**Work order:**
Look through the data and write out every line with the word "lines" in it.

**Provided material:**
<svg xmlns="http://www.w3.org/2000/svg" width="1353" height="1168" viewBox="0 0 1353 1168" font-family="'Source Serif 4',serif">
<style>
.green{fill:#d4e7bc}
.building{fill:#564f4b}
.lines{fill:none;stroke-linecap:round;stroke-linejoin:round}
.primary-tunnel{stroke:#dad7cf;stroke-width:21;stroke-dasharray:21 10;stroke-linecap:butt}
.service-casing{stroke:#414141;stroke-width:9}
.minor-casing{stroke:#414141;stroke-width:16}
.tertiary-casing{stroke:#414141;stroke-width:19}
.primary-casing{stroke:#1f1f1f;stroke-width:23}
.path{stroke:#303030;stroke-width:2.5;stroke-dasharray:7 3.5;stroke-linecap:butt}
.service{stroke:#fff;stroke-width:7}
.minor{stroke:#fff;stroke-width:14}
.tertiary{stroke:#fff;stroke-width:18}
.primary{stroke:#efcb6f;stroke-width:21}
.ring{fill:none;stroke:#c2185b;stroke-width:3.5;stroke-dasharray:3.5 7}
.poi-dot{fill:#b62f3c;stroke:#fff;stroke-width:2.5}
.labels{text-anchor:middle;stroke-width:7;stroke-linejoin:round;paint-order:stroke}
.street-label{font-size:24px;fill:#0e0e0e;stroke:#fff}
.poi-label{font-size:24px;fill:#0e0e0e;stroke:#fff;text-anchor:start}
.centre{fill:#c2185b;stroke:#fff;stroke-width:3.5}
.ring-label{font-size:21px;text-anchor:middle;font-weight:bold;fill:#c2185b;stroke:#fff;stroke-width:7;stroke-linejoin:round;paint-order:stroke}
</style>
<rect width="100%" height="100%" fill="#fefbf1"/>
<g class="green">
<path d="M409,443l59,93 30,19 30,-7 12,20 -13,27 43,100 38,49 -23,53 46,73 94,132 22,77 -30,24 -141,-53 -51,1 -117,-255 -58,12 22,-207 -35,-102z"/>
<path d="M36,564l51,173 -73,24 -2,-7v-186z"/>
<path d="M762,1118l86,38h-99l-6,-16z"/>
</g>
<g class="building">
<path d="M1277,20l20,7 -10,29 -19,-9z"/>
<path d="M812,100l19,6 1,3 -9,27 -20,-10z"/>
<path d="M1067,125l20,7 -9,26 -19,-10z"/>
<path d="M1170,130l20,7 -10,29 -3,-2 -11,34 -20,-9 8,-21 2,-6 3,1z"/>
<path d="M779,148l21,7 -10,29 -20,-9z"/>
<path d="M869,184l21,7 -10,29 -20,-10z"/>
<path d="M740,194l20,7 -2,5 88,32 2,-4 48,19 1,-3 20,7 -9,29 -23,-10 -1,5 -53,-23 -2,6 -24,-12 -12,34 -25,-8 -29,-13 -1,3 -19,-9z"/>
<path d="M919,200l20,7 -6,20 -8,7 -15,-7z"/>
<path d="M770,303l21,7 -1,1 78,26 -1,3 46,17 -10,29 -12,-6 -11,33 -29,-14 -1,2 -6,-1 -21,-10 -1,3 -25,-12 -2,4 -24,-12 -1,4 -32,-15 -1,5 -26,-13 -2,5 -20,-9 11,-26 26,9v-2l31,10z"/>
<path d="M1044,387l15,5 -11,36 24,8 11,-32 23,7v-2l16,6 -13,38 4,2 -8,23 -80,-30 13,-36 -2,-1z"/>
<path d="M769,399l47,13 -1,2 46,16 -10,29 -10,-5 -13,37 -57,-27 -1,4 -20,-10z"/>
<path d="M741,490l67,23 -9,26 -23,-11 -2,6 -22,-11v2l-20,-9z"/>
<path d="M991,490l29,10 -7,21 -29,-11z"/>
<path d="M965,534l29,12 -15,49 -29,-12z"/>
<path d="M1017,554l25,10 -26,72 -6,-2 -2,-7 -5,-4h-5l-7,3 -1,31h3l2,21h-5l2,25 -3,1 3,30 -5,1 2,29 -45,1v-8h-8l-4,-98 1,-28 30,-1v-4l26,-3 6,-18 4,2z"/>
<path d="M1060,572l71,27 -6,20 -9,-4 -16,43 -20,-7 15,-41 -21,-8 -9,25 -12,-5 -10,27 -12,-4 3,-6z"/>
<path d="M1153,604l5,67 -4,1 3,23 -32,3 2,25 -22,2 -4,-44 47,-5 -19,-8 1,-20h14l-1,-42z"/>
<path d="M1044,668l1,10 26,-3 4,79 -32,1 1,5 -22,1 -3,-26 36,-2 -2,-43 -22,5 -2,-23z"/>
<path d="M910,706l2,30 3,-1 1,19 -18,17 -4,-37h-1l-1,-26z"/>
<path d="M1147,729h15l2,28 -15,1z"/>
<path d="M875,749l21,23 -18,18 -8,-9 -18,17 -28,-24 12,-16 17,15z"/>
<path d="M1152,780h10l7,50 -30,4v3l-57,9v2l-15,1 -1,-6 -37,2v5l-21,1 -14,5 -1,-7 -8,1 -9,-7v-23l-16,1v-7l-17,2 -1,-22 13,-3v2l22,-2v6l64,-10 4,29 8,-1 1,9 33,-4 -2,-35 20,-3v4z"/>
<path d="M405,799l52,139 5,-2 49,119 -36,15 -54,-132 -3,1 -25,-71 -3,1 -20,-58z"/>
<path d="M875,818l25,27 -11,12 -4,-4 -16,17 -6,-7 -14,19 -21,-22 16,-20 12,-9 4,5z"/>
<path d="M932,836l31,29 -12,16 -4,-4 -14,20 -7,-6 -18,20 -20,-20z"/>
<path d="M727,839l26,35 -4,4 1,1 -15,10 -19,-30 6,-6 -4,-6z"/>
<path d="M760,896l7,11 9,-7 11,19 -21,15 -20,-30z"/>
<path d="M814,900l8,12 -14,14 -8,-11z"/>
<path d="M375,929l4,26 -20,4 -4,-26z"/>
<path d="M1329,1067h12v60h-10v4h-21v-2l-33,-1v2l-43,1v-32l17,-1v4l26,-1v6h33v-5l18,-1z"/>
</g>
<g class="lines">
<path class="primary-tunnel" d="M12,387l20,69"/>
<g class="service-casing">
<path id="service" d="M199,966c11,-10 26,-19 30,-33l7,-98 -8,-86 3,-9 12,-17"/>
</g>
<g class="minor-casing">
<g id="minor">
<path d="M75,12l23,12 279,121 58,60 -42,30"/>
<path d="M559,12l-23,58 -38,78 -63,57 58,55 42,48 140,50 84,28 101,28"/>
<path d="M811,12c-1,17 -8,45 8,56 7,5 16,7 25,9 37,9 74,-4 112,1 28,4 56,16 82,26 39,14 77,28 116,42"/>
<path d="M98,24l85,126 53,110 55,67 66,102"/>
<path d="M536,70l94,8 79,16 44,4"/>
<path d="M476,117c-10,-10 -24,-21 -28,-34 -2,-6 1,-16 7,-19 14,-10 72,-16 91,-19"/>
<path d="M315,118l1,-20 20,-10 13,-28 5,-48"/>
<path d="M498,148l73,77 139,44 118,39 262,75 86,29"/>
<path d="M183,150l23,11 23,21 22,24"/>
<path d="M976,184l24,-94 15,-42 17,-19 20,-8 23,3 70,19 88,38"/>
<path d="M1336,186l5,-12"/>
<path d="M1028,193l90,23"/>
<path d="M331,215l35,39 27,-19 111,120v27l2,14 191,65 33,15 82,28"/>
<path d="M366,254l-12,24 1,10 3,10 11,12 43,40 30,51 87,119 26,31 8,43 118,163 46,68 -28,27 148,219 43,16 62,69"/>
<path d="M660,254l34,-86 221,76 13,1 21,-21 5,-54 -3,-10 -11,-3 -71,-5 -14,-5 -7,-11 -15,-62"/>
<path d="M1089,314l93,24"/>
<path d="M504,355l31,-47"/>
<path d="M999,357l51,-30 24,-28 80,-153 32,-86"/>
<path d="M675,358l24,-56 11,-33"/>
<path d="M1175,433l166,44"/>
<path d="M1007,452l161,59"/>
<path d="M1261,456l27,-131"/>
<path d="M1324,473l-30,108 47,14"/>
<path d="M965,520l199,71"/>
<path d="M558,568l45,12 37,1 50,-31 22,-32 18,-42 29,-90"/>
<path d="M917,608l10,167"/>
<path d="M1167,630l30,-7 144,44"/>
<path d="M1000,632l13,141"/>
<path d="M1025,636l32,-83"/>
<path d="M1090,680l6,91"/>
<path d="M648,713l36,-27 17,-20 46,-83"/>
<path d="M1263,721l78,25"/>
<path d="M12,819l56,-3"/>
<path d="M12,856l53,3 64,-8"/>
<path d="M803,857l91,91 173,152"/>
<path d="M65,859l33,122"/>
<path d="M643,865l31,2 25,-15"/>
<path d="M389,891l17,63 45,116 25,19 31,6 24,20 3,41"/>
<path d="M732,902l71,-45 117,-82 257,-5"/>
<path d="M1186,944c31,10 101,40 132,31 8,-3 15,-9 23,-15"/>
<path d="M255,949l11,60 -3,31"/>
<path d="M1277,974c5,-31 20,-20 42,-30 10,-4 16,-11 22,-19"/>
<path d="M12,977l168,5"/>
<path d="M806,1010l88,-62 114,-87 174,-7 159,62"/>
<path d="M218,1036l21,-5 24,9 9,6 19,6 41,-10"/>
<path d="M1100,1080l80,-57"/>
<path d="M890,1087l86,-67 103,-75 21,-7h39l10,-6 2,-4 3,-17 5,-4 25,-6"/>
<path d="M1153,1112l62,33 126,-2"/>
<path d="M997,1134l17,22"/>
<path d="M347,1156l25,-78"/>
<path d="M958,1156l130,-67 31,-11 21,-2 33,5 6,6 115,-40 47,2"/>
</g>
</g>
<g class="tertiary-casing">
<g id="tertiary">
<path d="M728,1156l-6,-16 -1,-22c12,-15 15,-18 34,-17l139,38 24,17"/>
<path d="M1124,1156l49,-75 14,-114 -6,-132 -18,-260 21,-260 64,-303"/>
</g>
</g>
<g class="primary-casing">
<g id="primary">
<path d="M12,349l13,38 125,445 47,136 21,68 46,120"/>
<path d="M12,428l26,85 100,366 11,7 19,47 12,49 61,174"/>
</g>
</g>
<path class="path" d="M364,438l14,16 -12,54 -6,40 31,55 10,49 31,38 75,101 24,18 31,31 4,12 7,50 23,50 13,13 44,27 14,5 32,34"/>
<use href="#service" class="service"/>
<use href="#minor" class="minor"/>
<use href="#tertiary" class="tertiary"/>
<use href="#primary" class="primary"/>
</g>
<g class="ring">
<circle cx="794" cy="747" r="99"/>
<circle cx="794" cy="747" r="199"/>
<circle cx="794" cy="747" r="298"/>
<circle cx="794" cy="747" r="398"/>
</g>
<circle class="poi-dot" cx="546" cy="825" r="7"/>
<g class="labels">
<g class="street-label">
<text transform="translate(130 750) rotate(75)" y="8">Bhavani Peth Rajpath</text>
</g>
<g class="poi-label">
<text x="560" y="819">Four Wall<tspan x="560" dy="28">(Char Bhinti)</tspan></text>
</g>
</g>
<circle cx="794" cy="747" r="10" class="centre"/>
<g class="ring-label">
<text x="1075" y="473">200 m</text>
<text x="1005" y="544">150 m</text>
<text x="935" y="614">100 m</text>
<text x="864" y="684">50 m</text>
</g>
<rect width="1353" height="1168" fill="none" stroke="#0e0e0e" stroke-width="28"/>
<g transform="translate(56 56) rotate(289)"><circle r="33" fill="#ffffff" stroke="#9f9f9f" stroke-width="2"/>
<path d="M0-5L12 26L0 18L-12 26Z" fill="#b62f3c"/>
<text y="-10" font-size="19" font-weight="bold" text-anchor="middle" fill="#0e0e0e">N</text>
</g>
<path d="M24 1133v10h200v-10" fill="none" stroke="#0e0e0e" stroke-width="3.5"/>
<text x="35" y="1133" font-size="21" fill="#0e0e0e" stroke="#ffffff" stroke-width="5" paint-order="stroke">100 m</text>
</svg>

**Solution to the problem:**
.lines{fill:none;stroke-linecap:round;stroke-linejoin:round}
<g class="lines">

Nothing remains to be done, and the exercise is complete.